Background information
- Born: Daniele Gottardo
- Genres: Instrumental rock, Classical rock, Rock-Fusion
- Occupation: Guitarist
- Instrument: Electric Guitar
- Website: www.officialdanielegottardo.com

= Daniele Gottardo =

Italian guitarist and composer

Daniele Gottardo is an Italian guitarist and composer. He received recognition in 2009 as a winner of Guitar Idol, an international guitar competition. Gottardo was mentioned by Steve Vai as one of the brightest talents in modern electric guitar. As a solo artist, he has released three albums, Frenzy of Ecstasy (2010, Digital Nations), Non Temperato (2014), and INkBlot (2022). He is also a music educator for Jamtrackcentral. In 2018 he was mentioned in the article "10 Contemporary Guitar Virtuosos You Need To Hear" by the British magazine Guitarist. He has performed in major international guitar festivals including Malibu Guitar Festival (USA, 2017), Guitare En Scene (France, 2016), Ziua Chitarelor (Romania, 2016), Jason Becker Not Dead Yet Festival (Holland, 2013), Eddie Lang Jazz Festival (Italy, 2010, 2013, 2015).

==Personal life==
Gottardo is married to guitar player and composer Gretchen Menn.

==Discography==

As a solo artist:
- Frenzy Of Ecstasy (2010)
- Non Temperato (2014)
- INkBlot (2022)

The Nuts:
- Giant Nuts (2016)

Other appearances:
- Triumphant Hearts - Jason Becker (2019)
- Abandon All Hope - Gretchen Menn (2016)

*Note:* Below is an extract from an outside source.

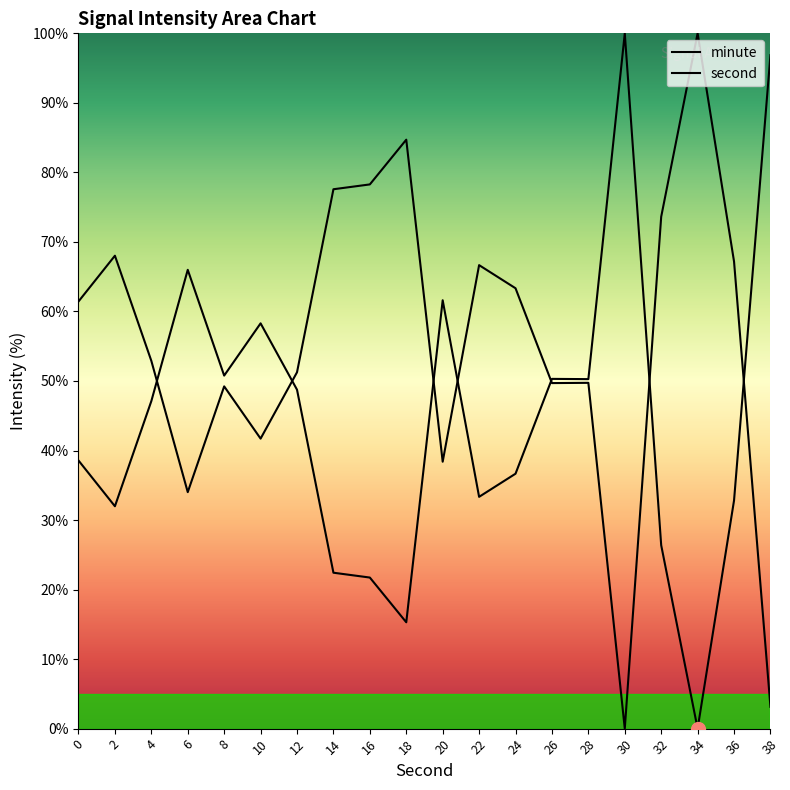

Reading left to right, list all the values displayed in this chart.

minute: 38.6	32.0	47.1	66.0	50.8	58.3	48.7	22.4	21.7	15.3	61.6	33.3	36.7	50.3	50.3	100.0	26.4	0.0	32.8	96.9
second: 61.4	68.0	52.9	34.0	49.2	41.7	51.3	77.6	78.3	84.7	38.4	66.7	63.3	49.7	49.7	0.0	73.6	100.0	67.2	3.1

Instructional DVDs and online courses:

- Il Tapping (Playgame Music, (2005)
- Superfingering (Hudson Music, 2011)
- Ultimate Tapping Masterclass (JamTrackCentral, (2017)
- 20 Licks to Expand Your Jazz Blues (JamTrackCentral)
- 20 Outside Fusion Licks (JamTrackCentral) (18)

==Equipment==

Gottardo collaborates with Charvel Guitars, Two-Rock amplification, Gruv Gear Eminence Speakers.